The much anticipated presidential campaign web site for Al Gore will soon go online incorporating the latest, cutting edge technology. However, Gore campaign officials indicated that the site has been delayed while Chinese technicians complete the finishing touches. "Their bid to construct the site was far lower than anyone else's, plus we have a long-established relationship with the high tech industry in China," said the campaign's webmaster who simply goes by the name "Spigot." A source in Shanghai revealed that numerous aspects of the Internet technology for the Gore site were adopted from U.S. defense applications.
 
GORE CLAIMS HE INVENTED SLICED BREAD

In a published interview in "My Weekly Reader," Vice President Al Gore claims that he invented the concept of sliced bread. "It's a little known fact that several decades ago when I was toiling on our family farm in Washington, D.C. I developed a mechanical device that slices an entire loaf of bread without polluting the atmosphere nor contributing to global warming.
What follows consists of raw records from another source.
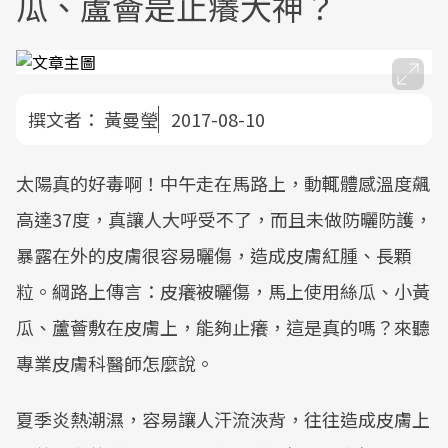
瓜、蘆薈是止癢大神？
撰文者：
黃曼瑩
2017-08-10
太陽真的好毒啊！中午走在馬路上，動輒體感溫度飆
高達37度，真讓人大呼受不了，而且未做防曬防護，
暴露在外的皮膚很容易曬傷，造成皮膚紅腫、長顆
粒。綱路上傳言：皮癢被曬傷，馬上使用絲瓜、小黃
瓜、蘆薈敷在皮膚上，能夠止癢，這是真的嗎？來聽
專業皮膚科醫師怎麼說。
夏季炎熱潮濕，容易讓人汗流浹背，往往造成皮膚上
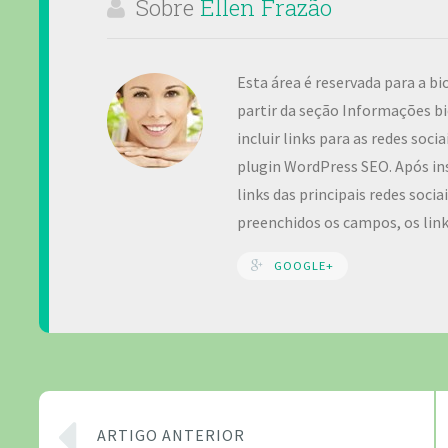
Sobre
Ellen Frazão
Esta área é reservada para a bi
partir da seção Informações bi
incluir links para as redes soc
plugin WordPress SEO. Após ins
links das principais redes soci
preenchidos os campos, os lin
GOOGLE+
ARTIGO ANTERIOR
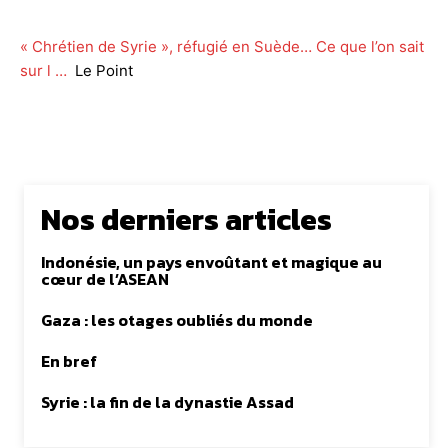
« Chrétien de Syrie », réfugié en Suède… Ce que l’on sait
sur l …
Le Point
Nos derniers articles
Indonésie, un pays envoûtant et magique au
cœur de l’ASEAN
Gaza : les otages oubliés du monde
En bref
Syrie : la fin de la dynastie Assad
Though I'm a modest person I take full credit for this invention," said Gore.

A spokesman for the National Bread Association scoffed at Gore's assertion. "Frankly there were many people who made major contributions toward the development of sliced bread and Al Gore is not one of them. This is another one of his half-baked ideas that he's gotten into his head," said Todd Giller of the association.